**TASK TO COMPLETE**
Write out nothing but the lines from the first line of the entries below through the line with "### Overview"; no pictures go in.

[Dataset excerpts]
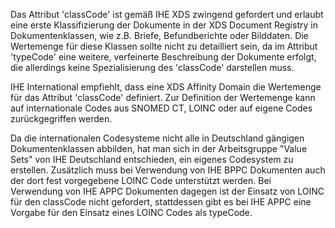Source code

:
Das Attribut 'classCode' ist gemäß IHE XDS zwingend gefordert und erlaubt eine erste Klassifizierung der Dokumente 
in der XDS Document Registry in Dokumentenklassen, 
wie z.B. Briefe, Befundberichte oder Bilddaten. Die Wertemenge für diese Klassen sollte nicht zu detailliert sein, 
da im Attribut 'typeCode' eine weitere, verfeinerte Beschreibung der Dokumente erfolgt, 
die allerdings keine Spezialisierung des 'classCode' darstellen muss.

IHE International empfiehlt, dass eine XDS Affinity Domain die Wertemenge für das Attribut 'classCode' definiert. 
Zur Definition der Wertemenge kann auf internationale Codes aus SNOMED CT, LOINC oder auf eigene Codes zurückgegriffen werden.

Da die internationalen Codesysteme nicht alle in Deutschland gängigen Dokumentenklassen abbilden, 
hat man sich in der Arbeitsgruppe "Value Sets" von IHE Deutschland entschieden, 
ein eigenes Codesystem zu erstellen. 
Zusätzlich muss bei Verwendung von IHE BPPC Dokumenten auch der dort fest vorgegebene LOINC Code unterstützt werden. 
Bei Verwendung von IHE APPC Dokumenten dagegen ist der Einsatz von LOINC für den classCode nicht gefordert, 
stattdessen gibt es bei IHE APPC eine Vorgabe für den Einsatz eines LOINC Codes als typeCode.
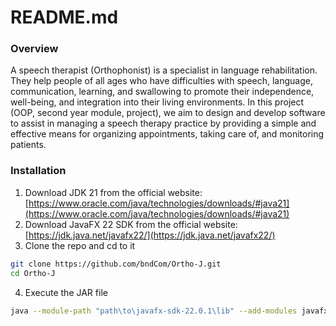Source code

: # README.md

### Overview

A speech therapist (Orthophonist) is a specialist in language rehabilitation. They help people of all ages who have difficulties with speech, language, communication, learning, and swallowing to promote their independence, well-being, and integration into their living environments. In this project (OOP, second year module, project), we aim to design and develop software to assist in managing a speech therapy practice by providing a simple and effective means for organizing appointments, taking care of, and monitoring patients.

### Installation

1. Download JDK 21 from the official website: [https://www.oracle.com/java/technologies/downloads/#java21](https://www.oracle.com/java/technologies/downloads/#java21)
2. Download JavaFX 22 SDK from the official website: [https://jdk.java.net/javafx22/](https://jdk.java.net/javafx22/)
3. Clone the repo and cd to it
```sh
git clone https://github.com/bndCom/Ortho-J.git
cd Ortho-J
```
4. Execute the JAR file
```sh
java --module-path "path\to\javafx-sdk-22.0.1\lib" --add-modules javafx.controls,javafx.fxml -jar .\build\libs\Ortho-J-1.0-SNAPSHOT-all.jar
```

**EXPECTED ANSWER**
Source code

:
Das Attribut 'classCode' ist gemäß IHE XDS zwingend gefordert und erlaubt eine erste Klassifizierung der Dokumente 
in der XDS Document Registry in Dokumentenklassen, 
wie z.B. Briefe, Befundberichte oder Bilddaten. Die Wertemenge für diese Klassen sollte nicht zu detailliert sein, 
da im Attribut 'typeCode' eine weitere, verfeinerte Beschreibung der Dokumente erfolgt, 
die allerdings keine Spezialisierung des 'classCode' darstellen muss.

IHE International empfiehlt, dass eine XDS Affinity Domain die Wertemenge für das Attribut 'classCode' definiert. 
Zur Definition der Wertemenge kann auf internationale Codes aus SNOMED CT, LOINC oder auf eigene Codes zurückgegriffen werden.

Da die internationalen Codesysteme nicht alle in Deutschland gängigen Dokumentenklassen abbilden, 
hat man sich in der Arbeitsgruppe "Value Sets" von IHE Deutschland entschieden, 
ein eigenes Codesystem zu erstellen. 
Zusätzlich muss bei Verwendung von IHE BPPC Dokumenten auch der dort fest vorgegebene LOINC Code unterstützt werden. 
Bei Verwendung von IHE APPC Dokumenten dagegen ist der Einsatz von LOINC für den classCode nicht gefordert, 
stattdessen gibt es bei IHE APPC eine Vorgabe für den Einsatz eines LOINC Codes als typeCode.
Source code

: # README.md

### Overview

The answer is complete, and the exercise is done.